■ GIVEN EXERCISE ■
In the records below, identify every line that contains the string "tuning" and copy each of those lines. Matching is case-sensitive.

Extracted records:
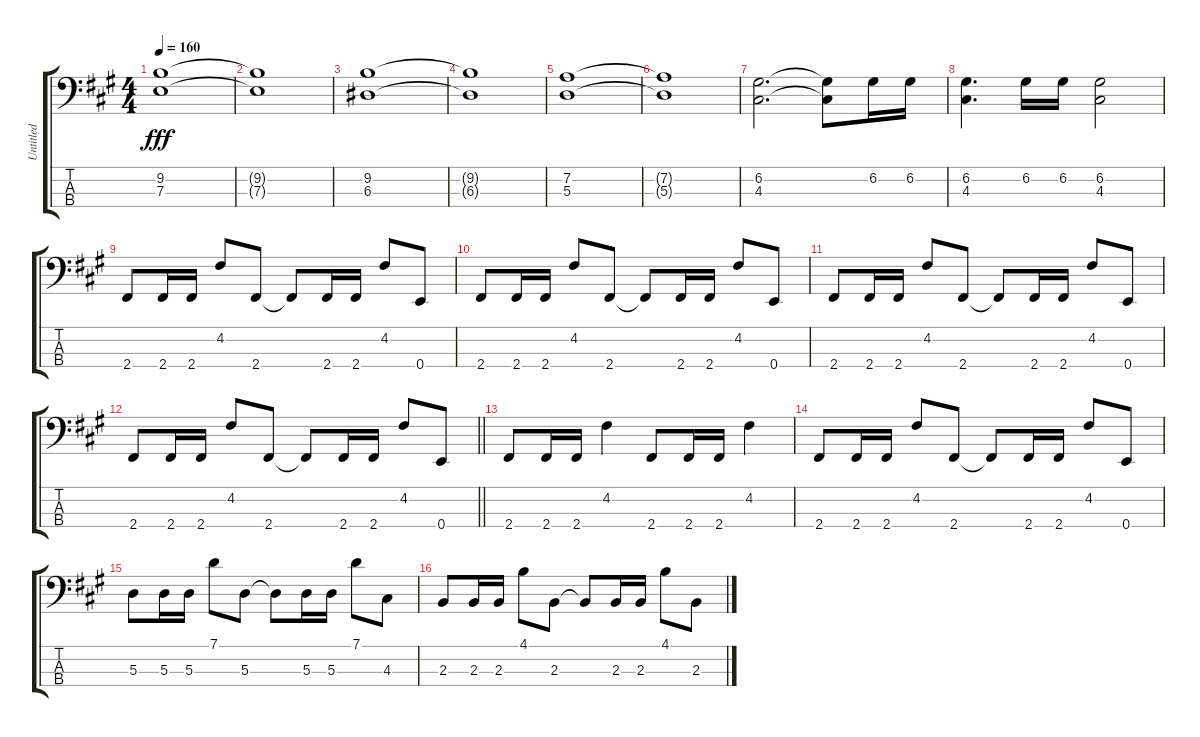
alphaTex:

\track ("Untitled" "Untitled") {instrument electricbasspick}
\staff {score tabs}
\tuning (G2 D2 A1 E1) {hide}
\ts (4 4)
\tempo 160
\clef f4
\ks a
(9.2 7.3).1{dy fff} |
(9.2{t} 7.3{t}).1 |
(9.2 6.3).1 |
(9.2{t} 6.3{t}).1 |
(7.2 5.3).1 |
(7.2{t} 5.3{t}).1 |
(6.2 4.3).2{d} (6.2{t} 4.3{t}).8 6.2.16 6.2.16 |
(6.2 4.3).4{d} 6.2.16 6.2.16 (6.2 4.3).2 |
2.4.8 2.4.16 2.4.16 4.2.8 2.4.8 2.4{t}.8 2.4.16 2.4.16 4.2.8 0.4.8 |
2.4.8 2.4.16 2.4.16 4.2.8 2.4.8 2.4{t}.8 2.4.16 2.4.16 4.2.8 0.4.8 |
2.4.8 2.4.16 2.4.16 4.2.8 2.4.8 2.4{t}.8 2.4.16 2.4.16 4.2.8 0.4.8 |
\barLineRight lightlight
2.4.8 2.4.16 2.4.16 4.2.8 2.4.8 2.4{t}.8 2.4.16 2.4.16 4.2.8 0.4.8 |
2.4.8 2.4.16 2.4.16 4.2.4 2.4.8 2.4.16 2.4.16 4.2.4 |
2.4.8 2.4.16 2.4.16 4.2.8 2.4.8 2.4{t}.8 2.4.16 2.4.16 4.2.8 0.4.8 |
5.3.8 5.3.16 5.3.16 7.1.8 5.3.8 5.3{t}.8 5.3.16 5.3.16 7.1.8 4.3.8 |
2.3.8 2.3.16 2.3.16 4.1.8 2.3.8 2.3{t}.8 2.3.16 2.3.16 4.1.8 2.3.8
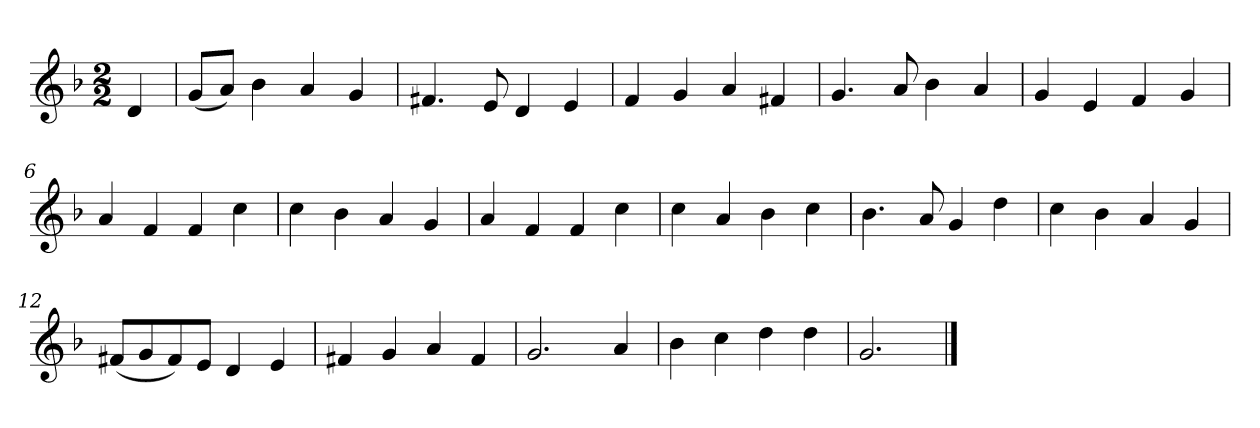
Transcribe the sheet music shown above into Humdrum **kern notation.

**kern
*part1
*staff1
*k[b-]
*M2/2
*MM120
=
4d
=1
(8gL
8aJ)
4b-
4a
4g
=2
4.f#X
8e
4d
4e
=3
4f
4g
4a
4f#X
=4
4.g
8a
4b-
4a
=5
4g
4e
4f
4g
=6
4a
4f
4f
4cc
=7
4cc
4b-
4a
4g
=8
4a
4f
4f
4cc
=9
4cc
4a
4b-
4cc
=10
4.b-
8a
4g
4dd
=11
4cc
4b-
4a
4g
=12
(8f#XL
8g
8f#)
8eJ
4d
4e
=13
4f#X
4g
4a
4f#
=14
2.g
4a
=15
4b-
4cc
4dd
4dd
=16
2.g
==
*-
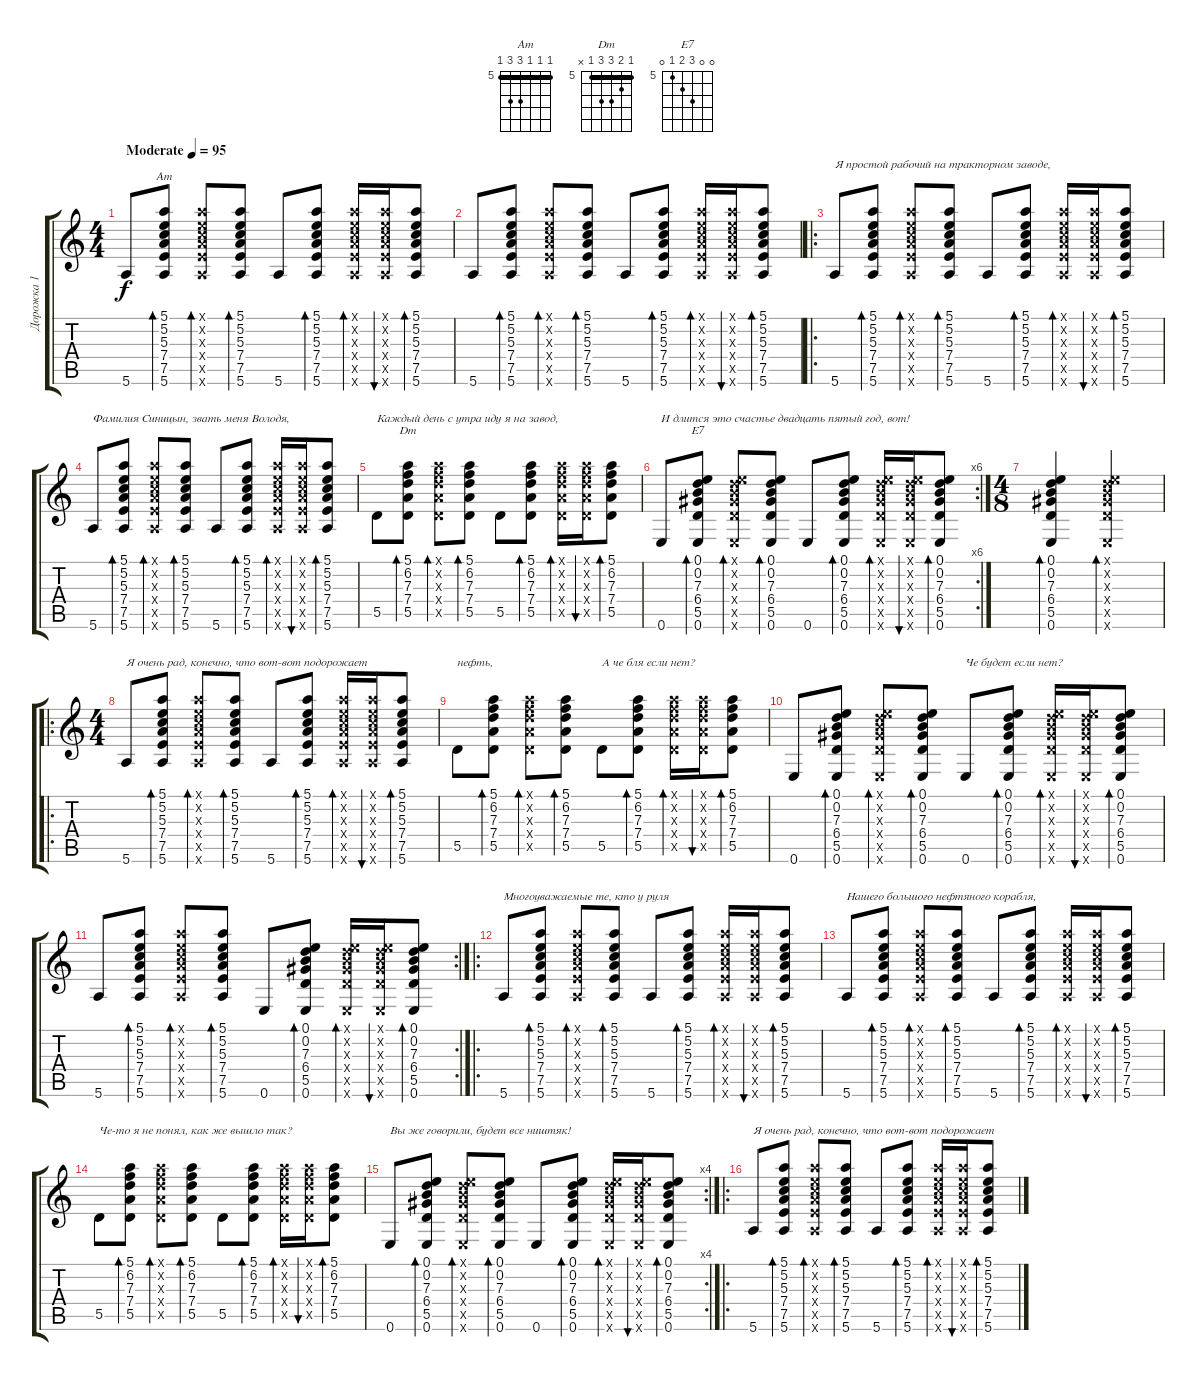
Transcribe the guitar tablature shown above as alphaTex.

\track ("Дорожка 1" "Дорожка 1") {instrument acousticguitarsteel}
\staff {score tabs}
\tuning (E4 B3 G3 D3 A2 E2) {hide}
\chord ("Am" 5 5 5 7 7 5) {firstfret 5 barre 5}
\chord ("Dm" 5 6 7 7 5 x) {firstfret 5 barre 5}
\chord ("E7" 0 0 7 6 5 0) {firstfret 5}
\ts (4 4)
\tempo (95 "Moderate")
\clef g2
\ks c
5.6.8{dy f instrument acousticguitarsteel} (5.1 5.2 5.3 7.4 7.5 5.6).8{bd 30 ch "Am"} (5.1{x} 5.2{x} 5.3{x} 7.4{x} 7.5{x} 5.6{x}).8{bd 30} (5.1 5.2 5.3 7.4 7.5 5.6).8{bd 30} 5.6.8 (5.1 5.2 5.3 7.4 7.5 5.6).8{bd 30} (5.1{x} 5.2{x} 5.3{x} 7.4{x} 7.5{x} 5.6{x}).16{bd 30} (5.1{x} 5.2{x} 5.3{x} 7.4{x} 7.5{x} 5.6{x}).16{bu 30} (5.1 5.2 5.3 7.4 7.5 5.6).8{bd 30} |
5.6.8 (5.1 5.2 5.3 7.4 7.5 5.6).8{bd 30} (5.1{x} 5.2{x} 5.3{x} 7.4{x} 7.5{x} 5.6{x}).8{bd 30} (5.1 5.2 5.3 7.4 7.5 5.6).8{bd 30} 5.6.8 (5.1 5.2 5.3 7.4 7.5 5.6).8{bd 30} (5.1{x} 5.2{x} 5.3{x} 7.4{x} 7.5{x} 5.6{x}).16{bd 30} (5.1{x} 5.2{x} 5.3{x} 7.4{x} 7.5{x} 5.6{x}).16{bu 30} (5.1 5.2 5.3 7.4 7.5 5.6).8{bd 30} |
\ro
5.6.8{txt "Я простой рабочий на тракторном заводе,"} (5.1 5.2 5.3 7.4 7.5 5.6).8{bd 30} (5.1{x} 5.2{x} 5.3{x} 7.4{x} 7.5{x} 5.6{x}).8{bd 30} (5.1 5.2 5.3 7.4 7.5 5.6).8{bd 30} 5.6.8 (5.1 5.2 5.3 7.4 7.5 5.6).8{bd 30} (5.1{x} 5.2{x} 5.3{x} 7.4{x} 7.5{x} 5.6{x}).16{bd 30} (5.1{x} 5.2{x} 5.3{x} 7.4{x} 7.5{x} 5.6{x}).16{bu 30} (5.1 5.2 5.3 7.4 7.5 5.6).8{bd 30} |
5.6.8{txt "Фамилия Синицын, звать меня Володя,"} (5.1 5.2 5.3 7.4 7.5 5.6).8{bd 30} (5.1{x} 5.2{x} 5.3{x} 7.4{x} 7.5{x} 5.6{x}).8{bd 30} (5.1 5.2 5.3 7.4 7.5 5.6).8{bd 30} 5.6.8 (5.1 5.2 5.3 7.4 7.5 5.6).8{bd 30} (5.1{x} 5.2{x} 5.3{x} 7.4{x} 7.5{x} 5.6{x}).16{bd 30} (5.1{x} 5.2{x} 5.3{x} 7.4{x} 7.5{x} 5.6{x}).16{bu 30} (5.1 5.2 5.3 7.4 7.5 5.6).8{bd 30} |
5.5.8{txt "Каждый день с утра иду я на завод,"} (5.1 6.2 7.3 7.4 5.5).8{bd 30 ch "Dm"} (5.1{x} 6.2{x} 7.3{x} 7.4{x} 5.5{x}).8{bd 30} (5.1 6.2 7.3 7.4 5.5).8{bd 30} 5.5.8 (5.1 6.2 7.3 7.4 5.5).8{bd 30} (5.1{x} 6.2{x} 7.3{x} 7.4{x} 5.5{x}).16{bd 30} (5.1{x} 6.2{x} 7.3{x} 7.4{x} 5.5{x}).16{bu 30} (5.1 6.2 7.3 7.4 5.5).8{bd 30} |
\rc 6
0.6.8{txt "И длится это счастье двадцать пятый год, вот!"} (0.1 0.2 7.3 6.4 5.5 0.6).8{bd 30 ch "E7"} (0.1{x} 0.2{x} 7.3{x} 6.4{x} 5.5{x} 0.6{x}).8{bd 30} (0.1 0.2 7.3 6.4 5.5 0.6).8{bd 30} 0.6.8 (0.1 0.2 7.3 6.4 5.5 0.6).8{bd 30} (0.1{x} 0.2{x} 7.3{x} 6.4{x} 5.5{x} 0.6{x}).16{bd 30} (0.1{x} 0.2{x} 7.3{x} 6.4{x} 5.5{x} 0.6{x}).16{bu 30} (0.1 0.2 7.3 6.4 5.5 0.6).8{bd 30} |
\ts (4 8)
(0.1 0.2 7.3 6.4 5.5 0.6).4{bd 30} (0.1{x} 0.2{x} 7.3{x} 6.4{x} 5.5{x} 0.6{x}).4{bd 30} |
\ro
\ts (4 4)
5.6.8{txt "Я очень рад, конечно, что вот-вот подорожает"} (5.1 5.2 5.3 7.4 7.5 5.6).8{bd 30} (5.1{x} 5.2{x} 5.3{x} 7.4{x} 7.5{x} 5.6{x}).8{bd 30} (5.1 5.2 5.3 7.4 7.5 5.6).8{bd 30} 5.6.8 (5.1 5.2 5.3 7.4 7.5 5.6).8{bd 30} (5.1{x} 5.2{x} 5.3{x} 7.4{x} 7.5{x} 5.6{x}).16{bd 30} (5.1{x} 5.2{x} 5.3{x} 7.4{x} 7.5{x} 5.6{x}).16{bu 30} (5.1 5.2 5.3 7.4 7.5 5.6).8{bd 30} |
5.5.8{txt "нефть,"} (5.1 6.2 7.3 7.4 5.5).8{bd 30} (5.1{x} 6.2{x} 7.3{x} 7.4{x} 5.5{x}).8{bd 30} (5.1 6.2 7.3 7.4 5.5).8{bd 30} 5.5.8{txt "А че бля если нет?"} (5.1 6.2 7.3 7.4 5.5).8{bd 30} (5.1{x} 6.2{x} 7.3{x} 7.4{x} 5.5{x}).16{bd 30} (5.1{x} 6.2{x} 7.3{x} 7.4{x} 5.5{x}).16{bu 30} (5.1 6.2 7.3 7.4 5.5).8{bd 30} |
0.6.8 (0.1 0.2 7.3 6.4 5.5 0.6).8{bd 30} (0.1{x} 0.2{x} 7.3{x} 6.4{x} 5.5{x} 0.6{x}).8{bd 30} (0.1 0.2 7.3 6.4 5.5 0.6).8{bd 30} 0.6.8{txt "Че будет если нет?"} (0.1 0.2 7.3 6.4 5.5 0.6).8{bd 30} (0.1{x} 0.2{x} 7.3{x} 6.4{x} 5.5{x} 0.6{x}).16{bd 30} (0.1{x} 0.2{x} 7.3{x} 6.4{x} 5.5{x} 0.6{x}).16{bu 30} (0.1 0.2 7.3 6.4 5.5 0.6).8{bd 30} |
\rc 2
5.6.8 (5.1 5.2 5.3 7.4 7.5 5.6).8{bd 30} (5.1{x} 5.2{x} 5.3{x} 7.4{x} 7.5{x} 5.6{x}).8{bd 30} (5.1 5.2 5.3 7.4 7.5 5.6).8{bd 30} 0.6.8 (0.1 0.2 7.3 6.4 5.5 0.6).8{bd 30} (0.1{x} 0.2{x} 7.3{x} 6.4{x} 5.5{x} 0.6{x}).16{bd 30} (0.1{x} 0.2{x} 7.3{x} 6.4{x} 5.5{x} 0.6{x}).16{bu 30} (0.1 0.2 7.3 6.4 5.5 0.6).8{bd 30} |
\ro
5.6.8{txt "Многоуважаемые те, кто у руля "} (5.1 5.2 5.3 7.4 7.5 5.6).8{bd 30} (5.1{x} 5.2{x} 5.3{x} 7.4{x} 7.5{x} 5.6{x}).8{bd 30} (5.1 5.2 5.3 7.4 7.5 5.6).8{bd 30} 5.6.8 (5.1 5.2 5.3 7.4 7.5 5.6).8{bd 30} (5.1{x} 5.2{x} 5.3{x} 7.4{x} 7.5{x} 5.6{x}).16{bd 30} (5.1{x} 5.2{x} 5.3{x} 7.4{x} 7.5{x} 5.6{x}).16{bu 30} (5.1 5.2 5.3 7.4 7.5 5.6).8{bd 30} |
5.6.8{txt "Нашего большого нефтяного корабля,"} (5.1 5.2 5.3 7.4 7.5 5.6).8{bd 30} (5.1{x} 5.2{x} 5.3{x} 7.4{x} 7.5{x} 5.6{x}).8{bd 30} (5.1 5.2 5.3 7.4 7.5 5.6).8{bd 30} 5.6.8 (5.1 5.2 5.3 7.4 7.5 5.6).8{bd 30} (5.1{x} 5.2{x} 5.3{x} 7.4{x} 7.5{x} 5.6{x}).16{bd 30} (5.1{x} 5.2{x} 5.3{x} 7.4{x} 7.5{x} 5.6{x}).16{bu 30} (5.1 5.2 5.3 7.4 7.5 5.6).8{bd 30} |
5.5.8{txt "Че-то я не понял, как же вышло так?"} (5.1 6.2 7.3 7.4 5.5).8{bd 30} (5.1{x} 6.2{x} 7.3{x} 7.4{x} 5.5{x}).8{bd 30} (5.1 6.2 7.3 7.4 5.5).8{bd 30} 5.5.8 (5.1 6.2 7.3 7.4 5.5).8{bd 30} (5.1{x} 6.2{x} 7.3{x} 7.4{x} 5.5{x}).16{bd 30} (5.1{x} 6.2{x} 7.3{x} 7.4{x} 5.5{x}).16{bu 30} (5.1 6.2 7.3 7.4 5.5).8{bd 30} |
\rc 4
0.6.8{txt "Вы же говорили, будет все ништяк!"} (0.1 0.2 7.3 6.4 5.5 0.6).8{bd 30} (0.1{x} 0.2{x} 7.3{x} 6.4{x} 5.5{x} 0.6{x}).8{bd 30} (0.1 0.2 7.3 6.4 5.5 0.6).8{bd 30} 0.6.8 (0.1 0.2 7.3 6.4 5.5 0.6).8{bd 30} (0.1{x} 0.2{x} 7.3{x} 6.4{x} 5.5{x} 0.6{x}).16{bd 30} (0.1{x} 0.2{x} 7.3{x} 6.4{x} 5.5{x} 0.6{x}).16{bu 30} (0.1 0.2 7.3 6.4 5.5 0.6).8{bd 30} |
\ro
5.6.8{txt "Я очень рад, конечно, что вот-вот подорожает"} (5.1 5.2 5.3 7.4 7.5 5.6).8{bd 30} (5.1{x} 5.2{x} 5.3{x} 7.4{x} 7.5{x} 5.6{x}).8{bd 30} (5.1 5.2 5.3 7.4 7.5 5.6).8{bd 30} 5.6.8 (5.1 5.2 5.3 7.4 7.5 5.6).8{bd 30} (5.1{x} 5.2{x} 5.3{x} 7.4{x} 7.5{x} 5.6{x}).16{bd 30} (5.1{x} 5.2{x} 5.3{x} 7.4{x} 7.5{x} 5.6{x}).16{bu 30} (5.1 5.2 5.3 7.4 7.5 5.6).8{bd 30}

■ FINAL RESULT ■
\tuning (G2 D2 A1 E1) {hide}
\tuning (E4 B3 G3 D3 A2 E2) {hide}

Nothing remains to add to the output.